PASSAGE:
+ + + + + + +
The biggest crowds gathered in Berlin. But even there, the 20,000 marching under union banners were eclipsed by the groups of left- and right-wing radicals who battled with police in working-class districts. After a night of rioting, some 4,500 police armed with water cannon and tear gas struggled all day to restore order.
With unemployment at a post-war high and the government poised to embark on a severe austerity programme, union bosses had hoped for a heavy turn-out. Talks with the government and the employers broke down last week after Chancellor Helmut Kohl announced a package of welfare cuts and measures to loosen the labour market, which the unions say amount to an "employers' charter".
But on yesterday's evidence, union bosses' fury with Mr Kohl and threats to mobilise workers appear to have found only a faint echo among their members. In Dortmund, at the heart of the Ruhr, a mere 5,000 gathered to hear the movement's most charismatic leader, Klaus Zwickel, head of the mighty IG-Metall.
A chorus of miners warmed up the crowd with a jazzed-up rendition of Beethoven's "Ode to Joy". Mr Zwickel donned a cloth cap for the occasion and came armed with ferocious rhetoric. "We will not hesitate for one moment to resort to all means available to the union struggle," he thundered.
"We will not let the rights of the weak be wiped out. The time for talking is over, the time for action has arrived," he went on. The audience murmured its approval as representatives of the toiling masses of the Middle East loudly advertised their disparate causes.
Mr Zwickel, with a membership of nearly 3 million in the engineering sector, had just carried out the third U-turn of his career.
Last year he extracted a hefty pay rise for his members after a crippling strike, only to become a force of reason in the union movement. But his "Alliance for Jobs," a pact with employers and the government that proposed to freeze wages in exchange for a pledge to create more jobs, has been torn to shreds by Mr Kohl.
The Chancellor's own "Programme for Growth and Employment" seems designed to galvanise industry by cutting the cost of labour and making it easier to hire - and fire - workers.
+ + + + + + +
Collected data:
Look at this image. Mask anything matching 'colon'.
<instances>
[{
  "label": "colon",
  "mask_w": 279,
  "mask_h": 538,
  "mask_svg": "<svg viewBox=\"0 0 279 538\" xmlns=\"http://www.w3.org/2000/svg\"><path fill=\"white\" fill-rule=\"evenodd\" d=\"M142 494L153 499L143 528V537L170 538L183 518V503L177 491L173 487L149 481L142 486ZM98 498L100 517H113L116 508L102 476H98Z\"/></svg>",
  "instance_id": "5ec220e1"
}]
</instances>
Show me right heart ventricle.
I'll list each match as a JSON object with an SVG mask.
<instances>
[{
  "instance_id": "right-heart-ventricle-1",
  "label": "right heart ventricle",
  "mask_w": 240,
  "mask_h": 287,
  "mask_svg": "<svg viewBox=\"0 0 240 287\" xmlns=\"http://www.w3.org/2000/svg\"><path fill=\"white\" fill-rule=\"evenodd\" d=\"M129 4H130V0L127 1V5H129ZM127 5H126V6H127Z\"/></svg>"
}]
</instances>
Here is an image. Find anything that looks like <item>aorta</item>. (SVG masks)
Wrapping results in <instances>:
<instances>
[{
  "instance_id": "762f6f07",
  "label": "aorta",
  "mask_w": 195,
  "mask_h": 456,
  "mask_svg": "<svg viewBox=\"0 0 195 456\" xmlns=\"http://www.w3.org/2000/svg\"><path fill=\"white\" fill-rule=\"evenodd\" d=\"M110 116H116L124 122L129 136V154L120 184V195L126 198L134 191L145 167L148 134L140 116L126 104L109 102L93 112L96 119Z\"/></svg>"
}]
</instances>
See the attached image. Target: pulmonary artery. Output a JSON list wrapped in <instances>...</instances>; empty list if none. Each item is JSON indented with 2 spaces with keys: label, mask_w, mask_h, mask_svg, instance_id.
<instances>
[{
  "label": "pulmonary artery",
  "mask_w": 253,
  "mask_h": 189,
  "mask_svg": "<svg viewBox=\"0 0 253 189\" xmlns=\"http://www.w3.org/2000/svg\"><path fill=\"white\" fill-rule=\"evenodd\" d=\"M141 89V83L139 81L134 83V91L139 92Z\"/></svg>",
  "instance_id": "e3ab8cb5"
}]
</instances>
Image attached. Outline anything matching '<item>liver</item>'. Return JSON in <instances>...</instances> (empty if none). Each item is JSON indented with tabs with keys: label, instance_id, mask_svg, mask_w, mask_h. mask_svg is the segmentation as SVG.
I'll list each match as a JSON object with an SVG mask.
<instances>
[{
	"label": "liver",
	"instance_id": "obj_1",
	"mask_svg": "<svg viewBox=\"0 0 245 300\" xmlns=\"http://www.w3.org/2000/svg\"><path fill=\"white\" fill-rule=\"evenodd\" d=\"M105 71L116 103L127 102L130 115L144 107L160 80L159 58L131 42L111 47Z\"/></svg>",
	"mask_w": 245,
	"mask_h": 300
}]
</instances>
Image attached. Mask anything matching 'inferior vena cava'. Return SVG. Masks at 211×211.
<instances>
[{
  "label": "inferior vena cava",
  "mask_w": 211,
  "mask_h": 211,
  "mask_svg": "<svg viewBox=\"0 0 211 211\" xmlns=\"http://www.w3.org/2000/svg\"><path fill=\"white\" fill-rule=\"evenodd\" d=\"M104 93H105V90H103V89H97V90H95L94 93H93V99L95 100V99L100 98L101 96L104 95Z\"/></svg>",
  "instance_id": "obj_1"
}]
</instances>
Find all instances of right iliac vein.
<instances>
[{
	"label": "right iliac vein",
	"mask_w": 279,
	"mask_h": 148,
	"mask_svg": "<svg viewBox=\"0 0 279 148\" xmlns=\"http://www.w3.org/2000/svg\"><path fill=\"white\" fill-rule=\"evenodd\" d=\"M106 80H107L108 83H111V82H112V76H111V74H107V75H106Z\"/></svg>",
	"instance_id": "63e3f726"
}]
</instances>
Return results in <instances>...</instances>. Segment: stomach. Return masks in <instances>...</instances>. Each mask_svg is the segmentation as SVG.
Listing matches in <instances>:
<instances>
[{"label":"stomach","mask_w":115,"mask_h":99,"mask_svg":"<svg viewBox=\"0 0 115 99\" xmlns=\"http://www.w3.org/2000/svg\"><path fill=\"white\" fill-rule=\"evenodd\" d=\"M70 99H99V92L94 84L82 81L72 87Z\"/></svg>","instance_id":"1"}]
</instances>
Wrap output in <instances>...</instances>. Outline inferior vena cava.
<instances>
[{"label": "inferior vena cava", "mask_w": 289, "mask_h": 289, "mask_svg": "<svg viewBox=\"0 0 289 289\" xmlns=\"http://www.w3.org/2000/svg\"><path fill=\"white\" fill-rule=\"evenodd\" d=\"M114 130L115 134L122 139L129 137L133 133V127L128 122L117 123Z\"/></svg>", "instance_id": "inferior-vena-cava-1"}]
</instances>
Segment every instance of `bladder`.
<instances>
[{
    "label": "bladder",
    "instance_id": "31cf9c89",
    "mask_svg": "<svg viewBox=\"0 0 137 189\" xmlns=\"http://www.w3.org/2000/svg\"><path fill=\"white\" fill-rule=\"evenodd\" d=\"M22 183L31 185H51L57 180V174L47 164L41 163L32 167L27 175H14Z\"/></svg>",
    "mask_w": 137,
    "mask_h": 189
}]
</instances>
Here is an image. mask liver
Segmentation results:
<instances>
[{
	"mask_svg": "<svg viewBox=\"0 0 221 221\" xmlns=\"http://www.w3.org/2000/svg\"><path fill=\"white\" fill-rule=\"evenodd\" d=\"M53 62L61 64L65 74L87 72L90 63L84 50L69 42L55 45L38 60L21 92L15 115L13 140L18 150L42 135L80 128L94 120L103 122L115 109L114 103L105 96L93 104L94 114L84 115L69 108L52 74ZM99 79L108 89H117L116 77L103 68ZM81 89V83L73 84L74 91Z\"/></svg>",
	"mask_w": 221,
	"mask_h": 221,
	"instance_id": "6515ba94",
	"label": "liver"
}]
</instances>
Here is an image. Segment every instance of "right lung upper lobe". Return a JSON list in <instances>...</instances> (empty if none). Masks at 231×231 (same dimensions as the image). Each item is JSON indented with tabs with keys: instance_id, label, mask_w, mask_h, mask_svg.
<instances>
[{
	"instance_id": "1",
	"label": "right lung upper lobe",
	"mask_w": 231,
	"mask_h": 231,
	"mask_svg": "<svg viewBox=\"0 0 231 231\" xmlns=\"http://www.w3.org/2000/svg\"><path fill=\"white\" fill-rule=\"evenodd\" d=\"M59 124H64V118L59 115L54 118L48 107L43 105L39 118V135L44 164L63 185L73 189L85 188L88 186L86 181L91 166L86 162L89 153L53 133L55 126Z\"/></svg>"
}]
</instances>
+ + + + + + +
WORK TO DO:
**1.** List every head count of people given in the report on the German union protests, with the group each figure describes.
**2.** In the report on the German union protests, what did Klaus Zwickel put on for the occasion?

LIST OF SOLUTIONS:
**1.**
- 20,000: people marching under union banners in Berlin
- 4,500: police armed with water cannon and tear gas
- 5,000: people gathered in Dortmund to hear Klaus Zwickel
- Nearly 3 million: Zwickel's membership in the engineering sector

**2.** A cloth cap.